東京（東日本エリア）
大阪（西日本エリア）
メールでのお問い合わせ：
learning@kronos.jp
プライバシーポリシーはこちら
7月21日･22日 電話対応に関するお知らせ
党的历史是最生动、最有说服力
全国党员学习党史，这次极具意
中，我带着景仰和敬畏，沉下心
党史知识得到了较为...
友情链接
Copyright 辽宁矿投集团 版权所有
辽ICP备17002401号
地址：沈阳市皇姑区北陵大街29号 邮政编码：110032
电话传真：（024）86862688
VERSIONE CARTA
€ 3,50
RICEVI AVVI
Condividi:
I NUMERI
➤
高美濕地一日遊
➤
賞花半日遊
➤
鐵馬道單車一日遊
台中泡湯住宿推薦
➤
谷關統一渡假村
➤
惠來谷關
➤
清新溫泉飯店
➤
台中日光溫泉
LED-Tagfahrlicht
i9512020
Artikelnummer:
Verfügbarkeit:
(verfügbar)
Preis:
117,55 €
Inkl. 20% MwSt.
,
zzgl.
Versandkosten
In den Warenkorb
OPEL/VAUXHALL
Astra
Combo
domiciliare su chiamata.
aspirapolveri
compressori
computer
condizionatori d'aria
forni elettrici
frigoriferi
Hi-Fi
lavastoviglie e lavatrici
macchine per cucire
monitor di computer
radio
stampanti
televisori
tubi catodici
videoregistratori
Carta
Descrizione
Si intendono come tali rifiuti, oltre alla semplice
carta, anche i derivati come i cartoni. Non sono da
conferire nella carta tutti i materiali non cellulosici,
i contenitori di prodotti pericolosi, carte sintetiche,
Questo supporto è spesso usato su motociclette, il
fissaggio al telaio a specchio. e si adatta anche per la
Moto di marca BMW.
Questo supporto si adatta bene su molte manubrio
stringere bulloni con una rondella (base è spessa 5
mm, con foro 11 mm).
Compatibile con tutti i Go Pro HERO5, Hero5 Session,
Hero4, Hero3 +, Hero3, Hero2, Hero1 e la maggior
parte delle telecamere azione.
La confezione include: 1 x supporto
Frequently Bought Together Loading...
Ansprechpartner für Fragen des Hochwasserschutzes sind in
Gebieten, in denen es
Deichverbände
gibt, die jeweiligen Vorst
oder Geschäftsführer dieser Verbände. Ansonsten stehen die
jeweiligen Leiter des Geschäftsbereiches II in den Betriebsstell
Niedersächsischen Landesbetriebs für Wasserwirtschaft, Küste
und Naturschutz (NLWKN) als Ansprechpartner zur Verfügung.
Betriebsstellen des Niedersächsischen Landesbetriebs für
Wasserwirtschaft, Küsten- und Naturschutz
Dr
────────
■ Problem statement: Reproduce every line of the records above, keeping each one word for word and in its original order.

■ Exercise response:
東京（東日本エリア）
大阪（西日本エリア）
メールでのお問い合わせ：
learning@kronos.jp
プライバシーポリシーはこちら
7月21日･22日 電話対応に関するお知らせ
党的历史是最生动、最有说服力
全国党员学习党史，这次极具意
中，我带着景仰和敬畏，沉下心
党史知识得到了较为...
友情链接
Copyright 辽宁矿投集团 版权所有
辽ICP备17002401号
地址：沈阳市皇姑区北陵大街29号 邮政编码：110032
电话传真：（024）86862688
VERSIONE CARTA
€ 3,50
RICEVI AVVI
Condividi:
I NUMERI
➤
高美濕地一日遊
➤
賞花半日遊
➤
鐵馬道單車一日遊
台中泡湯住宿推薦
➤
谷關統一渡假村
➤
惠來谷關
➤
清新溫泉飯店
➤
台中日光溫泉
LED-Tagfahrlicht
i9512020
Artikelnummer:
Verfügbarkeit:
(verfügbar)
Preis:
117,55 €
Inkl. 20% MwSt.
,
zzgl.
Versandkosten
In den Warenkorb
OPEL/VAUXHALL
Astra
Combo
domiciliare su chiamata.
aspirapolveri
compressori
computer
condizionatori d'aria
forni elettrici
frigoriferi
Hi-Fi
lavastoviglie e lavatrici
macchine per cucire
monitor di computer
radio
stampanti
televisori
tubi catodici
videoregistratori
Carta
Descrizione
Si intendono come tali rifiuti, oltre alla semplice
carta, anche i derivati come i cartoni. Non sono da
conferire nella carta tutti i materiali non cellulosici,
i contenitori di prodotti pericolosi, carte sintetiche,
Questo supporto è spesso usato su motociclette, il
fissaggio al telaio a specchio. e si adatta anche per la
Moto di marca BMW.
Questo supporto si adatta bene su molte manubrio
stringere bulloni con una rondella (base è spessa 5
mm, con foro 11 mm).
Compatibile con tutti i Go Pro HERO5, Hero5 Session,
Hero4, Hero3 +, Hero3, Hero2, Hero1 e la maggior
parte delle telecamere azione.
La confezione include: 1 x supporto
Frequently Bought Together Loading...
Ansprechpartner für Fragen des Hochwasserschutzes sind in
Gebieten, in denen es
Deichverbände
gibt, die jeweiligen Vorst
oder Geschäftsführer dieser Verbände. Ansonsten stehen die
jeweiligen Leiter des Geschäftsbereiches II in den Betriebsstell
Niedersächsischen Landesbetriebs für Wasserwirtschaft, Küste
und Naturschutz (NLWKN) als Ansprechpartner zur Verfügung.
Betriebsstellen des Niedersächsischen Landesbetriebs für
Wasserwirtschaft, Küsten- und Naturschutz
Dr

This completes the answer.